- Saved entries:
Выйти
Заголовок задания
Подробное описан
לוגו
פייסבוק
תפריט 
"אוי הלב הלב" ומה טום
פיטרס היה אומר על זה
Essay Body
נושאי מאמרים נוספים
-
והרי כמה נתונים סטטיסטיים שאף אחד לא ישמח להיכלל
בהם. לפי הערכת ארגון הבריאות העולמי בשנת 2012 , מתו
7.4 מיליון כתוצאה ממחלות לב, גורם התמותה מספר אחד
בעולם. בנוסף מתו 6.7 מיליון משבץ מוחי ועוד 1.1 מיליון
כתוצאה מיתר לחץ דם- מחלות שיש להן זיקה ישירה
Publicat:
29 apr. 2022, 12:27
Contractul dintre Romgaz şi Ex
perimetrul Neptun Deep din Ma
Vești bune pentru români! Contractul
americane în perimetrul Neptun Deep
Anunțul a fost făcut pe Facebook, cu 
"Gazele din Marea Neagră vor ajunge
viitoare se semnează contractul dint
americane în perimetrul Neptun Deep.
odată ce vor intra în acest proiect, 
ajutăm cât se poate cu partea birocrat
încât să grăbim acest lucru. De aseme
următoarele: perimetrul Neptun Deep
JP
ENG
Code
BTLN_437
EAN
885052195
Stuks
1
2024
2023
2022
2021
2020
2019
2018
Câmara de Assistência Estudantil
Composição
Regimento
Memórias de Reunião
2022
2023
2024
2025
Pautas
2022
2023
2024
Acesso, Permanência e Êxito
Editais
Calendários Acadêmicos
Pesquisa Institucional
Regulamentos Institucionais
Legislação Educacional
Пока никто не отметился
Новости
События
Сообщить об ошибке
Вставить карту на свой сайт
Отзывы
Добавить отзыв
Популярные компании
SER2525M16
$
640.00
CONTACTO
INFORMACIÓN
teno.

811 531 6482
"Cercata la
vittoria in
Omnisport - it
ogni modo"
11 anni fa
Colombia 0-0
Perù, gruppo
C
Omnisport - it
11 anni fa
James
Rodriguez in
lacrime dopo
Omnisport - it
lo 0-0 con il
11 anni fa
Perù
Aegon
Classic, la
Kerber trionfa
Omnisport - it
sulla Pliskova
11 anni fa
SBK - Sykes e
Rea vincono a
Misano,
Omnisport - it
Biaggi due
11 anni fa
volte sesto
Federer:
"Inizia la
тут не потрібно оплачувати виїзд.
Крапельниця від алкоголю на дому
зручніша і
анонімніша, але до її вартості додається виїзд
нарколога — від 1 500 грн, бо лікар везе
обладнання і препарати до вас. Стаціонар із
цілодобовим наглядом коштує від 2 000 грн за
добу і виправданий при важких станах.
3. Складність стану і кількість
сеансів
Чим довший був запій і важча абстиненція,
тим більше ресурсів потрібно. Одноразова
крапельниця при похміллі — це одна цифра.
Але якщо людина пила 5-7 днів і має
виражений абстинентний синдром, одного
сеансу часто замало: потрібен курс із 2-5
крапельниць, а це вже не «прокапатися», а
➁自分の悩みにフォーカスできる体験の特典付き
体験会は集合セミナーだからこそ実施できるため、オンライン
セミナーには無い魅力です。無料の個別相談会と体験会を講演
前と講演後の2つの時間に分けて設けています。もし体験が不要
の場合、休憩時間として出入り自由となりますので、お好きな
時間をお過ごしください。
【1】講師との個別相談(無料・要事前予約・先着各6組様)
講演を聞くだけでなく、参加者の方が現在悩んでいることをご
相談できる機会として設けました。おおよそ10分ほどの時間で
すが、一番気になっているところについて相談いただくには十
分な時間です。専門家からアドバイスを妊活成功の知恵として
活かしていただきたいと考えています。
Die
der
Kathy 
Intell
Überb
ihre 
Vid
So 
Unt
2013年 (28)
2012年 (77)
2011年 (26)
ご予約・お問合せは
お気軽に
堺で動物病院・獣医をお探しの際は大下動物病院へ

- EXERCISE:
Copy the listing word for word, beginning with its very first line and ending after the line that contains "7.4 מיליון כתוצאה", including that line.

- TASK OUTPUT:
Выйти
Заголовок задания
Подробное описан
לוגו
פייסבוק
תפריט 
"אוי הלב הלב" ומה טום
פיטרס היה אומר על זה
Essay Body
נושאי מאמרים נוספים
-
והרי כמה נתונים סטטיסטיים שאף אחד לא ישמח להיכלל
בהם. לפי הערכת ארגון הבריאות העולמי בשנת 2012 , מתו
7.4 מיליון כתוצאה ממחלות לב, גורם התמותה מספר אחד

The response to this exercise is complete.